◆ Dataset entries
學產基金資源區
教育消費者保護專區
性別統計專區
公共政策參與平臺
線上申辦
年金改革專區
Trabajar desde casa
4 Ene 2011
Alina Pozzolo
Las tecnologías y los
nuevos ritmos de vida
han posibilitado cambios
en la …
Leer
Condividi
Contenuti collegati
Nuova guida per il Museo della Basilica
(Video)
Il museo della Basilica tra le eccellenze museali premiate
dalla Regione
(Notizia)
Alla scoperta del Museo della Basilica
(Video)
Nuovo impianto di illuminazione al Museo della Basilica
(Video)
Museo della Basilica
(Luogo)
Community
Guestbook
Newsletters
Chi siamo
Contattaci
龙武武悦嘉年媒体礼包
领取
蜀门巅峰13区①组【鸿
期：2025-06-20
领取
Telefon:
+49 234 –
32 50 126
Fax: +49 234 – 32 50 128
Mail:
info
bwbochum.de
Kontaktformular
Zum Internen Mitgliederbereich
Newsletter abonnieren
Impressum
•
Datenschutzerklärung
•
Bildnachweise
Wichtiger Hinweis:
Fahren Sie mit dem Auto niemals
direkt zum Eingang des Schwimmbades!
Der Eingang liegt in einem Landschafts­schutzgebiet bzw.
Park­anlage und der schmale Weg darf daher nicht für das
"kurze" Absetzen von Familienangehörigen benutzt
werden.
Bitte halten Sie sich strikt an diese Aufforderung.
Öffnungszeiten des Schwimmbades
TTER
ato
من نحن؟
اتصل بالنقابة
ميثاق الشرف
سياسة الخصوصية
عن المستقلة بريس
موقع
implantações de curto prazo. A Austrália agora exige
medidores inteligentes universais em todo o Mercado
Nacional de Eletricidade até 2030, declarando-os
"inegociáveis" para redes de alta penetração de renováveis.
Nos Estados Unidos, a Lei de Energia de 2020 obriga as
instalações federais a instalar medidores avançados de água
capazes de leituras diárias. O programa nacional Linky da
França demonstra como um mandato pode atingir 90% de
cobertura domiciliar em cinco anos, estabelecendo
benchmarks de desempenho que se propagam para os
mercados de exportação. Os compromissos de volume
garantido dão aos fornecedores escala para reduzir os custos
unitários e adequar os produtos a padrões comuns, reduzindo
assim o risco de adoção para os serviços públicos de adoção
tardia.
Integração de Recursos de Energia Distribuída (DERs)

◆ Brief
In the entries from the start through the line containing "Nacional de Eletricidade", swap "Kontaktformular" for "Kontakt". Give those lines again with nothing else changed.

◆ Written response
學產基金資源區
教育消費者保護專區
性別統計專區
公共政策參與平臺
線上申辦
年金改革專區
Trabajar desde casa
4 Ene 2011
Alina Pozzolo
Las tecnologías y los
nuevos ritmos de vida
han posibilitado cambios
en la …
Leer
Condividi
Contenuti collegati
Nuova guida per il Museo della Basilica
(Video)
Il museo della Basilica tra le eccellenze museali premiate
dalla Regione
(Notizia)
Alla scoperta del Museo della Basilica
(Video)
Nuovo impianto di illuminazione al Museo della Basilica
(Video)
Museo della Basilica
(Luogo)
Community
Guestbook
Newsletters
Chi siamo
Contattaci
龙武武悦嘉年媒体礼包
领取
蜀门巅峰13区①组【鸿
期：2025-06-20
领取
Telefon:
+49 234 –
32 50 126
Fax: +49 234 – 32 50 128
Mail:
info
bwbochum.de
Kontakt
Zum Internen Mitgliederbereich
Newsletter abonnieren
Impressum
•
Datenschutzerklärung
•
Bildnachweise
Wichtiger Hinweis:
Fahren Sie mit dem Auto niemals
direkt zum Eingang des Schwimmbades!
Der Eingang liegt in einem Landschafts­schutzgebiet bzw.
Park­anlage und der schmale Weg darf daher nicht für das
"kurze" Absetzen von Familienangehörigen benutzt
werden.
Bitte halten Sie sich strikt an diese Aufforderung.
Öffnungszeiten des Schwimmbades
TTER
ato
من نحن؟
اتصل بالنقابة
ميثاق الشرف
سياسة الخصوصية
عن المستقلة بريس
موقع
implantações de curto prazo. A Austrália agora exige
medidores inteligentes universais em todo o Mercado
Nacional de Eletricidade até 2030, declarando-os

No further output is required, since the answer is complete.